L’école est tout d’abord le cœur d’un enjeu majeur : la défense et la promotion des valeurs républicaines. Institution de la République par excellence, elle est garante des valeurs fondant l’exigence républicaine, aujourd’hui fortement remise en question : laïcité malmenée, mixité sociale attaquée avec la suppression de la carte scolaire, liberté sérieusement écornée avec les tentatives de criminalisation de la contestation, défense de l’intérêt général incompatible avec l’élaboration d’une politique de classe, promotion d’un esprit critique conforme aux impératifs d’une citoyenneté éclairée ébréchée par le dogme libéral.

L’école constitue ensuite un levier incomparable pour déconstruire l’idéologie dominante impulsée par le marché roi. L’urgence est la reconquête de l’espace démocratique perdu face à l’hégémonie de la sous-culture dominante imposée depuis des décennies par les libéraux dont on constate les ravages en termes de rapport à l’intérêt général. L’école n’est pas un sujet neutre. La quasi-totalité des réformes recèle une visée éminemment politique contribuant à dessiner un véritable projet de société: introduction des principes de mise en concurrence et d’autonomie découlant des recommandations européennes du processus de Bologne ou de la stratégie de Lisbonne, marchandisation remettant en question la gratuité et l’égalité, avalanche de suppressions de postes depuis plusieurs années dans le cadre de la révision générale des politiques publiques, démantèlement des statuts des personnels faisant office de Code du travail pour la fonction publique, instauration d’un mode de gestion managérial visant à transformer l’école en entreprise, programmes ne donnant qu’une vision parcellaire et idéologiquement orientée de la réalité, etc. N’en doutons pas, face au libéralisme triomphant, c’est à un combat culturel auquel nous sommes confrontés au travers de la question scolaire.
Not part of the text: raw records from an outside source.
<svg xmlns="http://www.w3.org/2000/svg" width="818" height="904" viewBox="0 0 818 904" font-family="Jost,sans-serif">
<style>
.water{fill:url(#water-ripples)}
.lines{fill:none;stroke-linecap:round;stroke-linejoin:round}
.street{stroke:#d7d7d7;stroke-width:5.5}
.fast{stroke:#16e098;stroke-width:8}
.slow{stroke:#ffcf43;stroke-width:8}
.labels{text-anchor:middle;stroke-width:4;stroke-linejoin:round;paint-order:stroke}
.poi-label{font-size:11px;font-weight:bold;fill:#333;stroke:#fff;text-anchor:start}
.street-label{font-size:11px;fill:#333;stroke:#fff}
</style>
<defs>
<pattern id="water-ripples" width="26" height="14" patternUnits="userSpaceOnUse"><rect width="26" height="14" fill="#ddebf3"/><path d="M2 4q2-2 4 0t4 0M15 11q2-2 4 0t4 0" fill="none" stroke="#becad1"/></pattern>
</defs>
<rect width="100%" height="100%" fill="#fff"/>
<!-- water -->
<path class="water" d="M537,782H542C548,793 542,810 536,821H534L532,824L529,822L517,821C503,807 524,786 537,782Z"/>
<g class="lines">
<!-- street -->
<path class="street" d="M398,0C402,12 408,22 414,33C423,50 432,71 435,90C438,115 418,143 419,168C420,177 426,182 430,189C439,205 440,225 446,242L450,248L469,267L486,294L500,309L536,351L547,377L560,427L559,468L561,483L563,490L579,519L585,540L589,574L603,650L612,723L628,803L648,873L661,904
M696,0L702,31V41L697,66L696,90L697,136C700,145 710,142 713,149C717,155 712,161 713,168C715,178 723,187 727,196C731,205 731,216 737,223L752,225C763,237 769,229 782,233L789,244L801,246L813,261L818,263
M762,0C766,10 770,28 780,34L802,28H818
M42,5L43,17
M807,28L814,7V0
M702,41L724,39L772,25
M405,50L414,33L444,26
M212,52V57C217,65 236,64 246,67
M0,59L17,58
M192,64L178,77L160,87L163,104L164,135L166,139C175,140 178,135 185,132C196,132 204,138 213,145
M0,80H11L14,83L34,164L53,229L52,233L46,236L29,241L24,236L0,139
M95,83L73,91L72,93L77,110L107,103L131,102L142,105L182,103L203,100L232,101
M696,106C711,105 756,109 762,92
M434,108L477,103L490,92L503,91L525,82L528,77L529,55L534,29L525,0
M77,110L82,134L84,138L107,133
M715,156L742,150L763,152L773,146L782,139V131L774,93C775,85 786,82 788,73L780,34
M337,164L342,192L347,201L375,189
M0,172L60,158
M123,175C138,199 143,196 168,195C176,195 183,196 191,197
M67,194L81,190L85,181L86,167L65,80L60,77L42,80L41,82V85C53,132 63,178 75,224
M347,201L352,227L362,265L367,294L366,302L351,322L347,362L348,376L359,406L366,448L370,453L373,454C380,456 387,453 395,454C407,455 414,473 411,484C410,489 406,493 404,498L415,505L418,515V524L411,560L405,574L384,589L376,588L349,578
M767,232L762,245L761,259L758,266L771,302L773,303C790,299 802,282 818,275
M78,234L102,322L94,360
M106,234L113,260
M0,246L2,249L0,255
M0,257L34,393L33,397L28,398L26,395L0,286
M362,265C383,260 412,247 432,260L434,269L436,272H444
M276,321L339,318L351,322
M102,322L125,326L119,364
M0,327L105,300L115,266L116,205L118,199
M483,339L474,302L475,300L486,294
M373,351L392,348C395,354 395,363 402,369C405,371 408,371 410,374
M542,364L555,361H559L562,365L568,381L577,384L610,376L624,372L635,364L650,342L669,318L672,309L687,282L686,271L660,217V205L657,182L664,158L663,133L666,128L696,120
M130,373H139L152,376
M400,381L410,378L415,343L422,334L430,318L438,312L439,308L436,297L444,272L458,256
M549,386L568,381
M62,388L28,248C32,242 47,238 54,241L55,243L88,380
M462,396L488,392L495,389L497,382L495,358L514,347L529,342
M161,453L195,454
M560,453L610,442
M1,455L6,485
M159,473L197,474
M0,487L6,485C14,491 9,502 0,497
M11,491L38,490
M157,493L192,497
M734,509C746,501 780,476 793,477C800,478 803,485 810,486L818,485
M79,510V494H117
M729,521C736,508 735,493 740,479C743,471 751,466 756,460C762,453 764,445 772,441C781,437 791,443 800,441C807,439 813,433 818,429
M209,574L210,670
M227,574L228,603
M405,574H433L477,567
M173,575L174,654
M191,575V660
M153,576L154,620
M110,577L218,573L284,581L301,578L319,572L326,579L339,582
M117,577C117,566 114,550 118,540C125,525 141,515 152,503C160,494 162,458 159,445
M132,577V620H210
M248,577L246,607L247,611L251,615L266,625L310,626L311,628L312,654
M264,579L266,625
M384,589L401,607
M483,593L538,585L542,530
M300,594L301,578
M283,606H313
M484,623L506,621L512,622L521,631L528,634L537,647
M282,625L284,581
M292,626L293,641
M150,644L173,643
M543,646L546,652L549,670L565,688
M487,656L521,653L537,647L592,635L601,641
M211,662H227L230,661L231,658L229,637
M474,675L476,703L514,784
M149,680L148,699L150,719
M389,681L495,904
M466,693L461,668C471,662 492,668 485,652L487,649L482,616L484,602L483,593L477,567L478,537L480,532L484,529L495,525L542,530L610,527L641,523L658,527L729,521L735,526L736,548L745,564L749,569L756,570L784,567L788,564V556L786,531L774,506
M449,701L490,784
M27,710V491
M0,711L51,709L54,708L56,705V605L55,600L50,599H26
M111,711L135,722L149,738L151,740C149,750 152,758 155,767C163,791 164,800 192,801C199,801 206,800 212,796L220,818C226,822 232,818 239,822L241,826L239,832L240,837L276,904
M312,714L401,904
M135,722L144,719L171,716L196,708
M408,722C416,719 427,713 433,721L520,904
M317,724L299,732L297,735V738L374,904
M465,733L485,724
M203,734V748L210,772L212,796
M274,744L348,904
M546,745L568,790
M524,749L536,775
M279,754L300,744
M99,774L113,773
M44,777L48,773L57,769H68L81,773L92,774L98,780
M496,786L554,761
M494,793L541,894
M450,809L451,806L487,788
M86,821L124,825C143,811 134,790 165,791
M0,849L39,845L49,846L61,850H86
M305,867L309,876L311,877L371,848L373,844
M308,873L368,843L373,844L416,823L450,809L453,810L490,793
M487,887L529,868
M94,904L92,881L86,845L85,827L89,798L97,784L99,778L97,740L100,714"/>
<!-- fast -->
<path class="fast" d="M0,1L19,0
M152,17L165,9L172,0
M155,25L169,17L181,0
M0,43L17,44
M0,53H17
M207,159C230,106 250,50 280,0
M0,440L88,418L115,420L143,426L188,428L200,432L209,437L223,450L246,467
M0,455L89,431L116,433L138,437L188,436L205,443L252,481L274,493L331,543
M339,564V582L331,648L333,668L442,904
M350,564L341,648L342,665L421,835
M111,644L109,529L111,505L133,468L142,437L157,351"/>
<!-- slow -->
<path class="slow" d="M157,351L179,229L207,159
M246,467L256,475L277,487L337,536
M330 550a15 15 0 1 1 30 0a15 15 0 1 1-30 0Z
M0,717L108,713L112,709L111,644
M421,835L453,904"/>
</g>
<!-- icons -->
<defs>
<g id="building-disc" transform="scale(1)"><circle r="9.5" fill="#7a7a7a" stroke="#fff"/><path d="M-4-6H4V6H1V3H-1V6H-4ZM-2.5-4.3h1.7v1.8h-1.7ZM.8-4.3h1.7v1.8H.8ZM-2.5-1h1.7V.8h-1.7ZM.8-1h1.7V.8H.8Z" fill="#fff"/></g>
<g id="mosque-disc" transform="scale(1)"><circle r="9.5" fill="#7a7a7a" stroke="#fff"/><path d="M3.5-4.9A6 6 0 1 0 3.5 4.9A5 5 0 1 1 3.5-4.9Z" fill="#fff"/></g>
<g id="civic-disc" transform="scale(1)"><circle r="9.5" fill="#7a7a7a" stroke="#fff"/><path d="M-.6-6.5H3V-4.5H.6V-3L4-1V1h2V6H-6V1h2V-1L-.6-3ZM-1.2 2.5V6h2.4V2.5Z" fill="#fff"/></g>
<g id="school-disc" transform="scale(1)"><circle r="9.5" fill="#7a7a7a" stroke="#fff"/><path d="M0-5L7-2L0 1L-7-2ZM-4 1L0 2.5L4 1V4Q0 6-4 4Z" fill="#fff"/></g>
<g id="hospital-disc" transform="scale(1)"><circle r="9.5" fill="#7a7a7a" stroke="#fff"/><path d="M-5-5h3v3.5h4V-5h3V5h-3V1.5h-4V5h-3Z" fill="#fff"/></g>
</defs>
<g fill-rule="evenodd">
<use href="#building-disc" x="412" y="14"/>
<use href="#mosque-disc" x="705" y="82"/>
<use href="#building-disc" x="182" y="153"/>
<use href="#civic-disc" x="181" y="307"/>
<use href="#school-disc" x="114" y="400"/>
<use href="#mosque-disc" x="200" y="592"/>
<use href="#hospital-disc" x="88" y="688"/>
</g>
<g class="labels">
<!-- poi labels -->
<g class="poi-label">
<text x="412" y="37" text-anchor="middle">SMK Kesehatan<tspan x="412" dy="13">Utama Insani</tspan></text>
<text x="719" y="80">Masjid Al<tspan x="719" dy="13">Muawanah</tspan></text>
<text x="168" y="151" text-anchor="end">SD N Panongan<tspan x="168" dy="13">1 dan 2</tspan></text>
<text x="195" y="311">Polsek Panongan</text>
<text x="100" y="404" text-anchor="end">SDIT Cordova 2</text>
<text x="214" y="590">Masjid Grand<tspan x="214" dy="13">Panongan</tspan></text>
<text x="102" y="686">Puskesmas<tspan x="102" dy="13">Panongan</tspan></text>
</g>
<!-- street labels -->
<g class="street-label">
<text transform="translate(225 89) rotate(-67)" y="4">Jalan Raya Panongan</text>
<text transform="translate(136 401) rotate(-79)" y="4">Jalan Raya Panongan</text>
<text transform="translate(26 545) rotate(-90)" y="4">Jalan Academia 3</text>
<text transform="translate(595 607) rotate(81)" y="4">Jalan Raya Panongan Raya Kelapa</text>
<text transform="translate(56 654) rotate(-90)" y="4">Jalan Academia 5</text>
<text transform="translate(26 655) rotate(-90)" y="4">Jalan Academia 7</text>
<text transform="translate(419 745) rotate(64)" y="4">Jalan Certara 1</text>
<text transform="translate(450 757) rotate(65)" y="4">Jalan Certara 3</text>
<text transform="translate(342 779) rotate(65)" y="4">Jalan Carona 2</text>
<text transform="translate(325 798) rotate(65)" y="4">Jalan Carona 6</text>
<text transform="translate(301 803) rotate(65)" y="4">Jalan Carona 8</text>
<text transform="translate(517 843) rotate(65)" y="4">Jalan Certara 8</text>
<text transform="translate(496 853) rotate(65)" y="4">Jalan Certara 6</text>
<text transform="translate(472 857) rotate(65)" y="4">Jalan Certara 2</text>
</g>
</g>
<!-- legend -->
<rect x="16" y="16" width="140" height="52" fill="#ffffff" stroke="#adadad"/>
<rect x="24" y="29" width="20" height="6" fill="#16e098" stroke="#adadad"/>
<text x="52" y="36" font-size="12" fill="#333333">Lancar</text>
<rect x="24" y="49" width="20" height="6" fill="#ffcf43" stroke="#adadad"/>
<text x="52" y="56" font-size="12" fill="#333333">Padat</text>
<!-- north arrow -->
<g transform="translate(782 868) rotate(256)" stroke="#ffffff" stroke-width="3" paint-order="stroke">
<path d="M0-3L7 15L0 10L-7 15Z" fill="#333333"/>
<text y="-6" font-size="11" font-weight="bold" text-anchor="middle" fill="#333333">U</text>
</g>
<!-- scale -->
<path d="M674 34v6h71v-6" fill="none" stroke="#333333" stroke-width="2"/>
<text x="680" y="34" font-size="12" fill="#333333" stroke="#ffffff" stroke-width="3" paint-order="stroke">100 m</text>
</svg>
La finalité de notre système éducatif consiste enfin à œuvrer inlassablement à l’émancipation. Nous nous fixons pour horizon, contre les vents dominants de l’individualisme, l’émancipation tant individuelle que collective. Cela passe par une double ambition : former des citoyens et contribuer à la transformation sociale.

Former des citoyens, c’est donner à chacun la possibilité de penser par lui-même afin d’accéder à l’autonomie, conformément à l’idéal des Lumières : les savoirs libèrent quand l’ignorance asservit. L’actuelle vision minimaliste et utilitariste, simple déclinaison du mépris de la culture affiché ostensiblement au plus haut sommet de l’État, contrevient radicalement à cet objectif libérateur. L’école doit plus que jamais s’attacher à son rôle de socialisation indispensable au vivre-ensemble qui passe par la lutte contre les préjugés les plus rétrogrades et les conformismes les plus aliénants rongeant notre société.

Parallèlement, l’école peut et doit participer à l’ambition de transformation sociale à laquelle nous n’avons pas renoncé. Notre choix va résolument dans le sens de l’élévation sociale de l’ensemble d’une classe. Celle-ci passe par la démocratisation longtemps vantée, jamais véritablement réalisée. Les formations professionnelles et technologiques, qui regroupent plus de 50 % des élèves, doivent ainsi se fixer des objectifs aussi ambitieux en termes d’exigences et de réussite que les filières générales. L’enseignement supérieur, tenté par la sélection libérale, doit être le terreau de l’ouverture à toutes les catégories sociales. Les qualifications, passeport pour la reconnaissance par les conventions collectives, doivent rester la pierre angulaire de tout projet qui exige d’agréger les savoirs et le débouché professionnel.

Prenons cependant conscience que, si l’école peut beaucoup, elle ne peut pas tout, et certainement pas se substituer aux capitulations ou aux défaillances de l’action du politique qui laisse le marché imposer ses diktats. La valorisation des diplômes dépend aussi de mesures législatives relatives aux salaires et au droit du travail. Démasquons à cet effet la stratégie visant à l’individualisation croissante des mesures en faveur de la jeunesse qui relève de l’imposture : le but est de se donner bonne conscience en arguant de la réussite de quelques éléments pour mieux se désintéresser de la masse des autres, abandonnés à leur sort au motif qu’ils ne seraient pas suffisamment méritants.

Un gouvernement de rupture à vocation majoritaire doit faire sienne la formule de Condorcet qui voulait former « des citoyens qui ne s’en laissent pas conter mais qui entendent qu’on leur rende des comptes », autrement dit construire « un peuple conscient et debout ». C’est de cette sorte que l’école contribuera à faire émerger l’implication populaire indispensable au succès du nécessaire projet de transformation sociale.